-- Provided material follows --
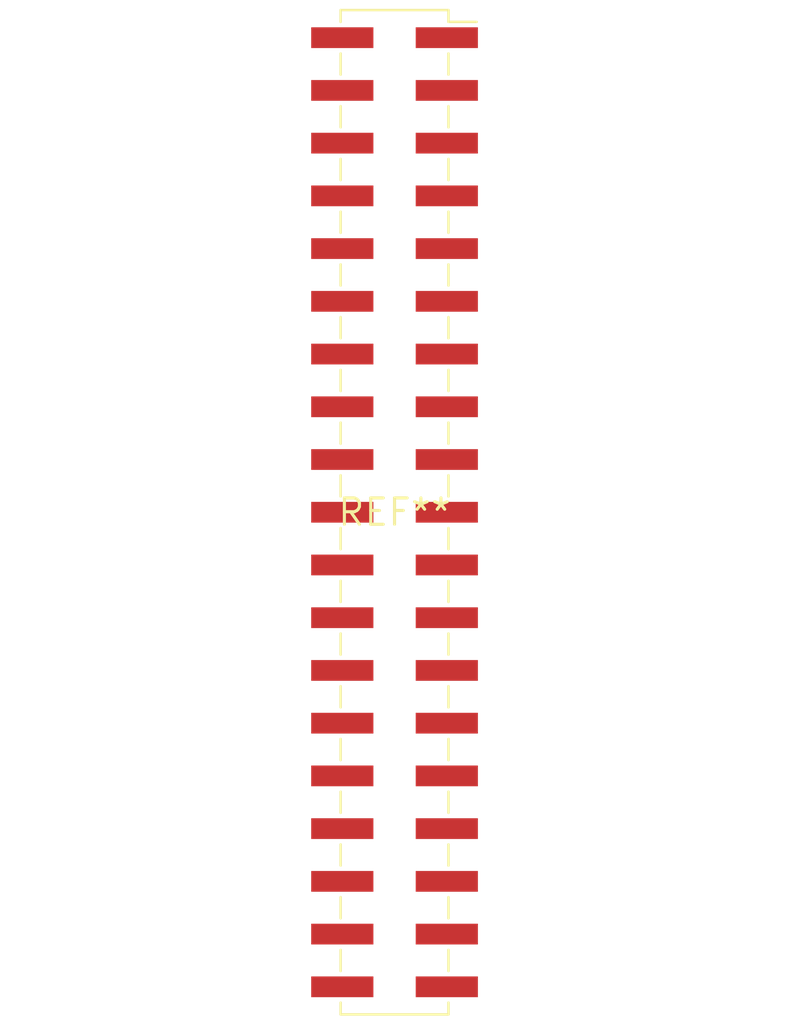
<source format=kicad_pcb>
(kicad_pcb (version 20240108) (generator pcbnew)

  (general
    (thickness 1.6)
  )

  (paper "A4")
  (layers
    (0 "F.Cu" signal)
    (31 "B.Cu" signal)
    (32 "B.Adhes" user "B.Adhesive")
    (33 "F.Adhes" user "F.Adhesive")
    (34 "B.Paste" user)
    (35 "F.Paste" user)
    (36 "B.SilkS" user "B.Silkscreen")
    (37 "F.SilkS" user "F.Silkscreen")
    (38 "B.Mask" user)
    (39 "F.Mask" user)
    (40 "Dwgs.User" user "User.Drawings")
    (41 "Cmts.User" user "User.Comments")
    (42 "Eco1.User" user "User.Eco1")
    (43 "Eco2.User" user "User.Eco2")
    (44 "Edge.Cuts" user)
    (45 "Margin" user)
    (46 "B.CrtYd" user "B.Courtyard")
    (47 "F.CrtYd" user "F.Courtyard")
    (48 "B.Fab" user)
    (49 "F.Fab" user)
    (50 "User.1" user)
    (51 "User.2" user)
    (52 "User.3" user)
    (53 "User.4" user)
    (54 "User.5" user)
    (55 "User.6" user)
    (56 "User.7" user)
    (57 "User.8" user)
    (58 "User.9" user)
  )

  (setup
    (pad_to_mask_clearance 0)
    (pcbplotparams
      (layerselection 0x00010fc_ffffffff)
      (plot_on_all_layers_selection 0x0000000_00000000)
      (disableapertmacros false)
      (usegerberextensions false)
      (usegerberattributes false)
      (usegerberadvancedattributes false)
      (creategerberjobfile false)
      (dashed_line_dash_ratio 12.000000)
      (dashed_line_gap_ratio 3.000000)
      (svgprecision 4)
      (plotframeref false)
      (viasonmask false)
      (mode 1)
      (useauxorigin false)
      (hpglpennumber 1)
      (hpglpenspeed 20)
      (hpglpendiameter 15.000000)
      (dxfpolygonmode false)
      (dxfimperialunits false)
      (dxfusepcbnewfont false)
      (psnegative false)
      (psa4output false)
      (plotreference false)
      (plotvalue false)
      (plotinvisibletext false)
      (sketchpadsonfab false)
      (subtractmaskfromsilk false)
      (outputformat 1)
      (mirror false)
      (drillshape 1)
      (scaleselection 1)
      (outputdirectory "")
    )
  )

  (net 0 "")

  (footprint "PinSocket_2x19_P2.54mm_Vertical_SMD" (layer "F.Cu") (at 0 0))

)

</source>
-- Provided material concluded --
Task objective:
Search the data for "Silkscreen". Copy every line that has it.

Task answer:
    (36 "B.SilkS" user "B.Silkscreen")
    (37 "F.SilkS" user "F.Silkscreen")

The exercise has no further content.